§ Work required: According to the passage on Governor Prence, how were towns to give the alarm?
START Provided passage
In 1665, in payment for having Governor Prence, in his official capacity, reside in Plymouth, the court ordered that he be paid £50 during his term as governor, with a house provided for him in Plymouth's Plain Dealing area. In 1668, at his request, the court sold that house to him for £150.

On April 2, 1667, the Council of War assembled at Plymouth to prepare for a possible war with the Dutch and French. The Council consisted of Governor Prence, John Alden, Major Josiah Winslow, Captains Thomas Southworth, and William Bradford (son of the late governor), and other prominent persons. It was decided that every military commissioned officer should have a formal commission with a draft of commissions to all officer ranks. Towns were ordered to maintain a military watch with the alarm given by firing three muskets. Arms and ammunition were to be checked to be of a state of readiness and with plans made to evacuate women and children. Although it was stated that the Dutch and French were the common enemies, the Indian situation was also in mind, with King Philip's War coming in 1675.
END Provided passage
START Record extracts
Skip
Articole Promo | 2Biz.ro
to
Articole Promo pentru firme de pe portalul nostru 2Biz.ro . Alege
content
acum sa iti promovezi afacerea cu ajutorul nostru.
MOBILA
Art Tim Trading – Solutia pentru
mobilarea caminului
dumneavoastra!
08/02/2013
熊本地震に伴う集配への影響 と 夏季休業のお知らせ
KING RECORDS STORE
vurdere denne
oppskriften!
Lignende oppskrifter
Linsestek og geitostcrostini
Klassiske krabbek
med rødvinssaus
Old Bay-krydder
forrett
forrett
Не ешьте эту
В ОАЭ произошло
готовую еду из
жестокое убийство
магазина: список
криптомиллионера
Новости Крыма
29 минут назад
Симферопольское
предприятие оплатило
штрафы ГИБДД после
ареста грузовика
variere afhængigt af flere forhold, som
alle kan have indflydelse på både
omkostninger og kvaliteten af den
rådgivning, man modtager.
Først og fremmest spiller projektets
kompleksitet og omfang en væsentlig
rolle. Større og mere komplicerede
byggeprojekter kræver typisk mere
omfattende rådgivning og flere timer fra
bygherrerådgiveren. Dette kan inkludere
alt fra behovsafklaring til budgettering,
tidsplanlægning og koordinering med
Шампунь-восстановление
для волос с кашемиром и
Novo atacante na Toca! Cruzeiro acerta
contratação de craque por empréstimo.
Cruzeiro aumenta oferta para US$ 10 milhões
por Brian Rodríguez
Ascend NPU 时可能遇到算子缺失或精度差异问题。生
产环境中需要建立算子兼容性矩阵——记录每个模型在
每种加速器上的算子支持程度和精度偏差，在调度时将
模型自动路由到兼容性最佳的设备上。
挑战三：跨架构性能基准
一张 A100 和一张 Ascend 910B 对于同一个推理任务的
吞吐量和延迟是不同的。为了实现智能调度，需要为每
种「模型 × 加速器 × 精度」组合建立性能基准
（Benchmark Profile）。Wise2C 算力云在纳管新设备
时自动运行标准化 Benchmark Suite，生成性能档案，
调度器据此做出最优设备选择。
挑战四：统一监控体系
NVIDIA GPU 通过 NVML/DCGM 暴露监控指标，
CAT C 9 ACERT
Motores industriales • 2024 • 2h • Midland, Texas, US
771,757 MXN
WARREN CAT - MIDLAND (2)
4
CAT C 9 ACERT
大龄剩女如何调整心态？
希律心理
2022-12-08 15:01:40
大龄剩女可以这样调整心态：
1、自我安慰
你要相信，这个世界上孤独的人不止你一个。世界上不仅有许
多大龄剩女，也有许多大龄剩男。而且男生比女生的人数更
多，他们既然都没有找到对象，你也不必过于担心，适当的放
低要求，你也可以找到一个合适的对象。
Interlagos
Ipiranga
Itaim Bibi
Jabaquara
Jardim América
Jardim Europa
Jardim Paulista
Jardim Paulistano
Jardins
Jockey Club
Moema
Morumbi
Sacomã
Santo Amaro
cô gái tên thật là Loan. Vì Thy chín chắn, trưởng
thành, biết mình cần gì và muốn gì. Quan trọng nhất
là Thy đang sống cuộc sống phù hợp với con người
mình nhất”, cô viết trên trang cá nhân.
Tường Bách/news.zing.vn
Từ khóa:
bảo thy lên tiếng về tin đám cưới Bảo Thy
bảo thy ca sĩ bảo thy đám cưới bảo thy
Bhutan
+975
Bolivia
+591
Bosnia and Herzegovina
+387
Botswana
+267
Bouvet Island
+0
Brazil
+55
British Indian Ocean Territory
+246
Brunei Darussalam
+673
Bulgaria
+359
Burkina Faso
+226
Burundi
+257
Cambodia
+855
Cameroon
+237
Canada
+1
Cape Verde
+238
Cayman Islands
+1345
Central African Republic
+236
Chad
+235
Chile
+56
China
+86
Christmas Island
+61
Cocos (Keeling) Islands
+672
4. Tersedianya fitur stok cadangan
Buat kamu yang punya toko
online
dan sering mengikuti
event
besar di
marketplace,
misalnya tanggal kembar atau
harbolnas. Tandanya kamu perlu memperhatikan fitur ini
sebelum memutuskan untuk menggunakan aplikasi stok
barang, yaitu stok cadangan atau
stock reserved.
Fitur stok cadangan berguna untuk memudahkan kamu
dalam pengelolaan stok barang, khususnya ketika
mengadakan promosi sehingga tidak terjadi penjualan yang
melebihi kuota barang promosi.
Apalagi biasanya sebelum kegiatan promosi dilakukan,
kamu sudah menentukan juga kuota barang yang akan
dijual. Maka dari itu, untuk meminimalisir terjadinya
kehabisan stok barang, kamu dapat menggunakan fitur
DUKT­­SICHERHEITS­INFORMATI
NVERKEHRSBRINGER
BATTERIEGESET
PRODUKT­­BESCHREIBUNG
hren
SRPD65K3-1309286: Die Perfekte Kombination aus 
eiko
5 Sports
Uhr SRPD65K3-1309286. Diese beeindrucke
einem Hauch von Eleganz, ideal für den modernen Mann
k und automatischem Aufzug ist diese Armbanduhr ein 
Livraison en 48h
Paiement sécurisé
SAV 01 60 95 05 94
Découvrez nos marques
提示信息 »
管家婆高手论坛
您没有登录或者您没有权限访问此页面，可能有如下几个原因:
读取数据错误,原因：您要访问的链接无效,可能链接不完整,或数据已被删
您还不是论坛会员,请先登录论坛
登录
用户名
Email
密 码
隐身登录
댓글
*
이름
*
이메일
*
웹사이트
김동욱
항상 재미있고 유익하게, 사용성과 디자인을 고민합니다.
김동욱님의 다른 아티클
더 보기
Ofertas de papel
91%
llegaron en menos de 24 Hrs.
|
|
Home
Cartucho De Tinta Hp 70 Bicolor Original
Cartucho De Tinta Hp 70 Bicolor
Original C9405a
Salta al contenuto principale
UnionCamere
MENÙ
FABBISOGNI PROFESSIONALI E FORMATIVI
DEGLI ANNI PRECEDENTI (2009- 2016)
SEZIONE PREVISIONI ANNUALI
END Record extracts
§ Exercise answer: By firing three muskets.